-------- Page extract --------

One formidable obstacle to be overcome, he admits, is the cost of producing heave water. Scarcer than the rarest wine, it once
sold for $300 a teaspoonful, and even today the same outlay will buy only a couple of glassfuls. At the current price, a year’s supply for drinking purposes would bankrupt a millionaire.
- This complicated apparatus at Columbia University, produces the mysterious liquid by electrolysis. It was in this laboratory that “heavy water” was discovered six years ago
And here’s the current thinking, as per our friends at Wikipedia:
Effect on biological systems
Heavy water is the only known chemical substance that affects the period of circadian oscillations, consistently increasing the length of each cycle. The effect is seen in unicellular organisms, green plants, isopods, insects, birds, mice, and hamsters. The mechanism is unknown.
To perform their tasks, enzymes rely on their finely tuned networks of hydrogen bonds, both in the active center with their substrates, and outside the active center, to stabilize their tertiary structures. As a hydrogen bond with deuterium is slightly stronger than one involving ordinary hydrogen, in a highly deuterated environment, some normal reactions in cells are disrupted.

--------

» Your tasks:
**1.** Set down the stretch of the heavy water passage from "One formidable obstacle" through "mechanism is unknown." word for word.
**2.** According to the heavy water passage, what price did heavy water once sell for?
Draw only on the heavy water passage, not on outside knowledge.

-------- Records shown --------

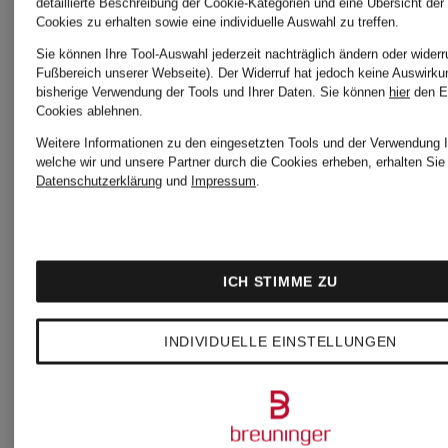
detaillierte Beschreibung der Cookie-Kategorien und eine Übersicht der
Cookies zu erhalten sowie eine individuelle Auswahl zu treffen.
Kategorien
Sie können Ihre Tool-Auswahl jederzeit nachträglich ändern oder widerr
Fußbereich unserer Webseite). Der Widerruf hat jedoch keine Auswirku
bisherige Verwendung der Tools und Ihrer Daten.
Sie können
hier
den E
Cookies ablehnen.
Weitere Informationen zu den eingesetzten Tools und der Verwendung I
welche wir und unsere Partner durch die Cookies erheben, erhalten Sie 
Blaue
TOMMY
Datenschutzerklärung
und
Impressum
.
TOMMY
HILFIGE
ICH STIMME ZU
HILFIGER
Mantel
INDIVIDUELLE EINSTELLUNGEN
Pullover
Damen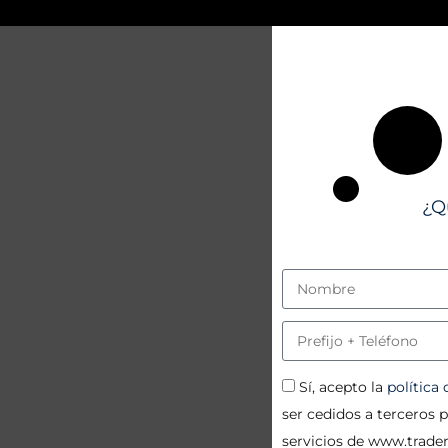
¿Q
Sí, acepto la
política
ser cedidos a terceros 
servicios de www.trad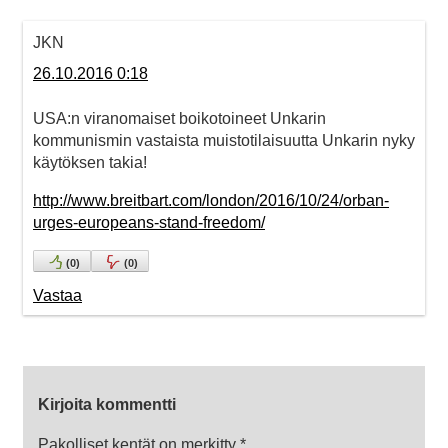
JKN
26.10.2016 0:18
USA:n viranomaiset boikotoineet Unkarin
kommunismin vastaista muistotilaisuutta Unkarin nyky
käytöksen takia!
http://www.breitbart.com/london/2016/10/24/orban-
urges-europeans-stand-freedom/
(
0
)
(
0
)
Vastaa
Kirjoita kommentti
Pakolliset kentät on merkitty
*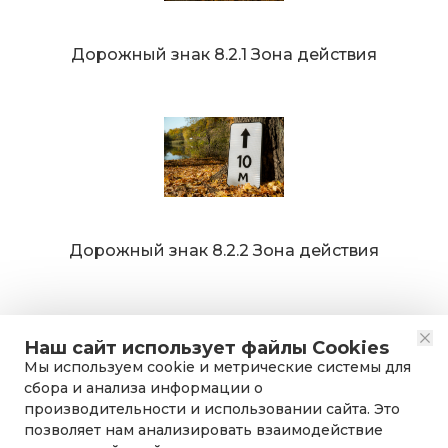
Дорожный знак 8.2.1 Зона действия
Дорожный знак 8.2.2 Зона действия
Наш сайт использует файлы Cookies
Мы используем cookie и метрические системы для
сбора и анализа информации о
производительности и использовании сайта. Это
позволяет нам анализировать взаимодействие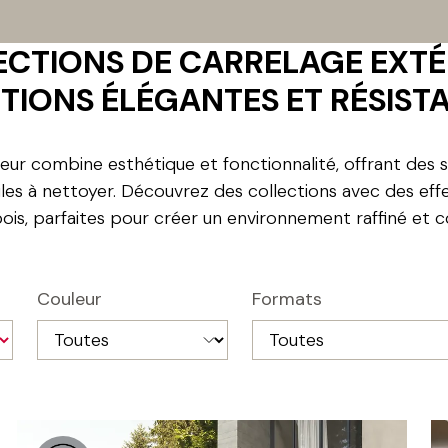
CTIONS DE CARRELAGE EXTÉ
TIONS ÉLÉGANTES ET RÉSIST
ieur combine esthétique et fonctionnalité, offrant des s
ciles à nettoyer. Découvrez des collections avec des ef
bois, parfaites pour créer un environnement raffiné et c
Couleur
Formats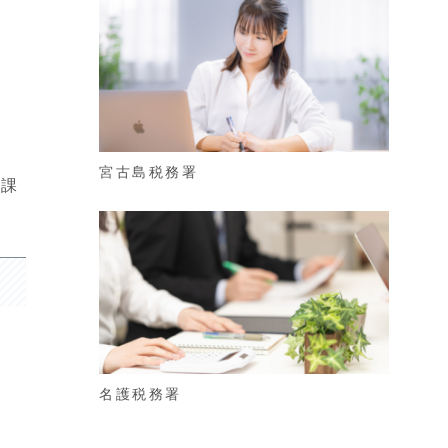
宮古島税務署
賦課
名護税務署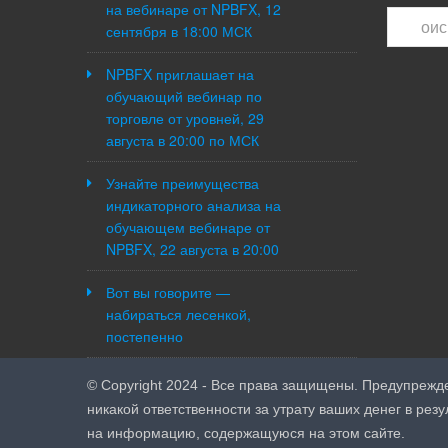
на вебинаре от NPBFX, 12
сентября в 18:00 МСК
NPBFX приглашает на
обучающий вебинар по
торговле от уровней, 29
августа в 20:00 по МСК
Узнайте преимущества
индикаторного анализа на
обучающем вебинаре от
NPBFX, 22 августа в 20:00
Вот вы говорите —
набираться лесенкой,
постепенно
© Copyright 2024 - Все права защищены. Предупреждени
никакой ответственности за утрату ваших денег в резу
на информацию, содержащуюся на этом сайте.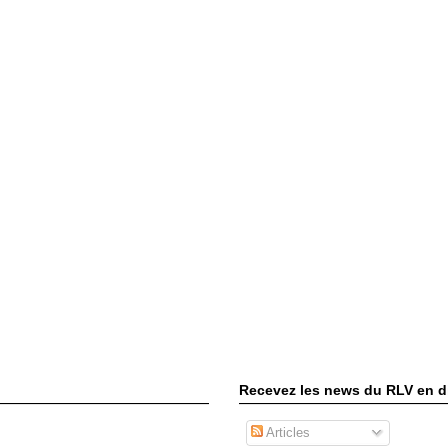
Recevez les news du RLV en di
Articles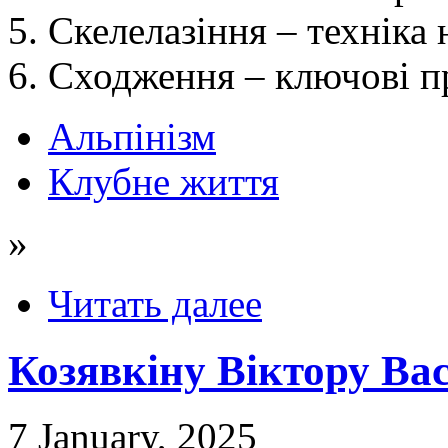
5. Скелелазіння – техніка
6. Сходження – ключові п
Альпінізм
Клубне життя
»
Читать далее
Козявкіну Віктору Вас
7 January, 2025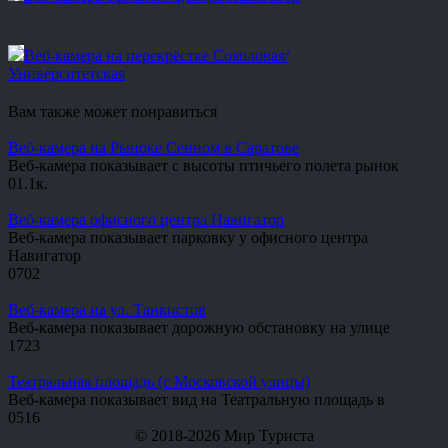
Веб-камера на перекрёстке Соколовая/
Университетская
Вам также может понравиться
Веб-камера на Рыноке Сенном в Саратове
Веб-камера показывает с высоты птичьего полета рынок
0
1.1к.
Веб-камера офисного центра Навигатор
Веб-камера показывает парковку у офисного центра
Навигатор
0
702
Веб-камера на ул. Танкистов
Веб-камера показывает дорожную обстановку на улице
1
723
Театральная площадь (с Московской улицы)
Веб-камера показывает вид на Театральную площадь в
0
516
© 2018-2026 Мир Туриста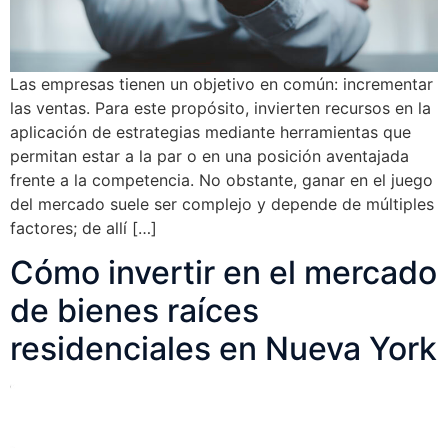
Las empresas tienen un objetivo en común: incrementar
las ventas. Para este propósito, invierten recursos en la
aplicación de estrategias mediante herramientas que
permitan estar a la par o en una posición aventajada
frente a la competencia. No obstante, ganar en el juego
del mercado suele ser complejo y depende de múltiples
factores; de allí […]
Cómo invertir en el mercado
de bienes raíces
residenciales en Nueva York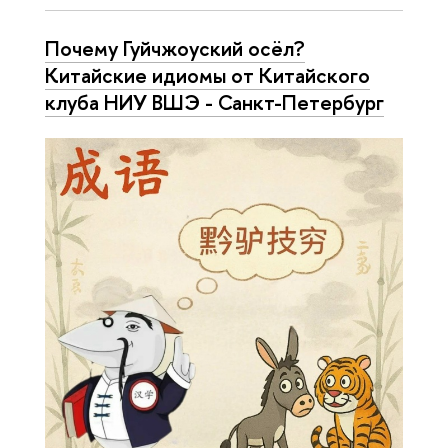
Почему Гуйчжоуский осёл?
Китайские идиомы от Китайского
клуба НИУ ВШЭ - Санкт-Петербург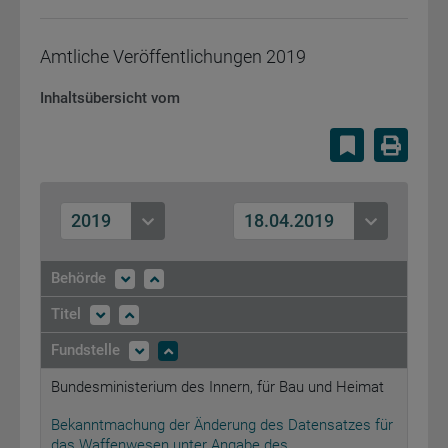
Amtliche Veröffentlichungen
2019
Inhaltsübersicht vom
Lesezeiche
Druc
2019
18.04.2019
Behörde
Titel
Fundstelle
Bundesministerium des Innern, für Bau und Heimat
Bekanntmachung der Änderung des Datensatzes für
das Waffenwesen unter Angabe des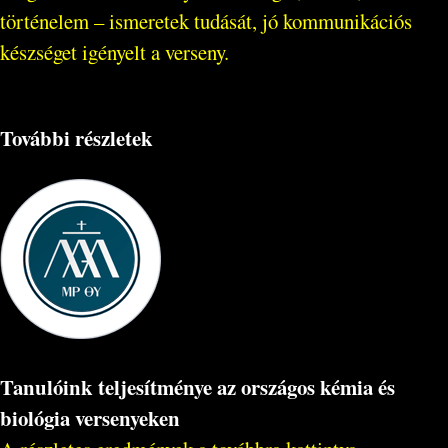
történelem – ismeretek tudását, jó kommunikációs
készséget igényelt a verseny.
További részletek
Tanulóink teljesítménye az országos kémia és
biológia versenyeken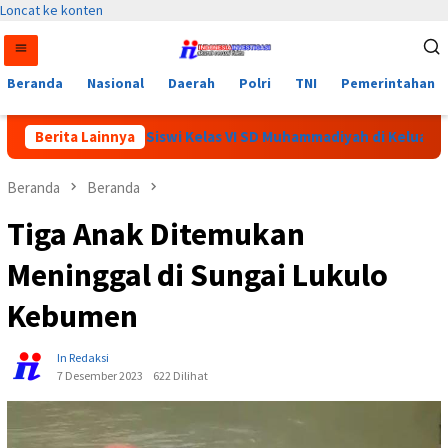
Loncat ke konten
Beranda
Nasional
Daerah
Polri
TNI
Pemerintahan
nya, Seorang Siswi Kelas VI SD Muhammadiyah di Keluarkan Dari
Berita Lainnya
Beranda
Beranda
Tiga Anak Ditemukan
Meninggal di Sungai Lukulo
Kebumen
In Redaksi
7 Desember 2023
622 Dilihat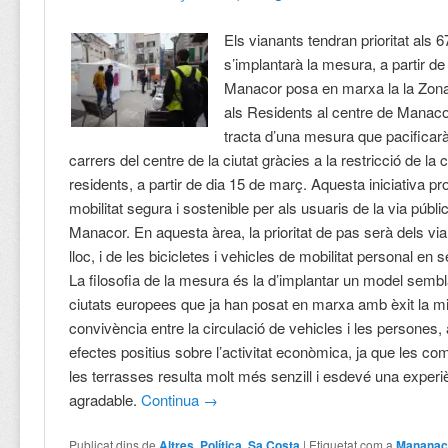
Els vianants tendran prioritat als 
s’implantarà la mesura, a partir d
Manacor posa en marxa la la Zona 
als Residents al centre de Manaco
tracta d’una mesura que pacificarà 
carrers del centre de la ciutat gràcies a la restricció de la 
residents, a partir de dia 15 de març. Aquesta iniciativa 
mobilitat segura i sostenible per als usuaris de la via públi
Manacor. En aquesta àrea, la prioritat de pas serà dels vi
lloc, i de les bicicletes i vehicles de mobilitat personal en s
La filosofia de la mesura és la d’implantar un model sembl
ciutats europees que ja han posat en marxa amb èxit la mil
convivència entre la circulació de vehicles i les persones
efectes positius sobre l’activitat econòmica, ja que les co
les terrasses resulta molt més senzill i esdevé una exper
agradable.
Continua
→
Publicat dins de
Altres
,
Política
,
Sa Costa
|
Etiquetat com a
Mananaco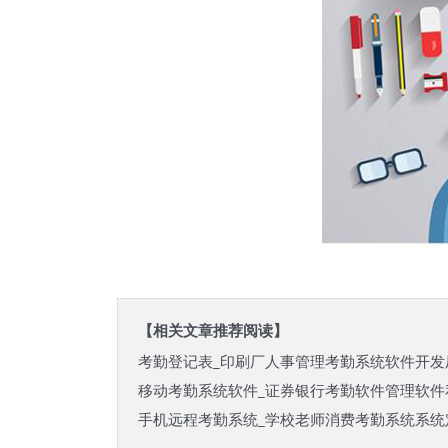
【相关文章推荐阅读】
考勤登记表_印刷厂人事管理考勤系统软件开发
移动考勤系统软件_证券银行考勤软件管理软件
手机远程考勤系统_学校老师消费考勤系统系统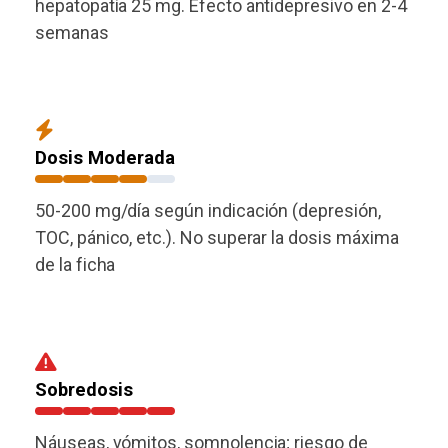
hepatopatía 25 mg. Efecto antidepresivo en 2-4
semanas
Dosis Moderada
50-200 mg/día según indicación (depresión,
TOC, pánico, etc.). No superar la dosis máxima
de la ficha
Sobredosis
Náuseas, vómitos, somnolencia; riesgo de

--------

» Answer list:
**1.**
One formidable obstacle to be overcome, he admits, is the cost of producing heave water. Scarcer than the rarest wine, it once
sold for $300 a teaspoonful, and even today the same outlay will buy only a couple of glassfuls. At the current price, a year’s supply for drinking purposes would bankrupt a millionaire.
- This complicated apparatus at Columbia University, produces the mysterious liquid by electrolysis. It was in this laboratory that “heavy water” was discovered six years ago
And here’s the current thinking, as per our friends at Wikipedia:
Effect on biological systems
Heavy water is the only known chemical substance that affects the period of circadian oscillations, consistently increasing the length of each cycle. The effect is seen in unicellular organisms, green plants, isopods, insects, birds, mice, and hamsters. The mechanism is unknown.

**2.** $300 a teaspoonful.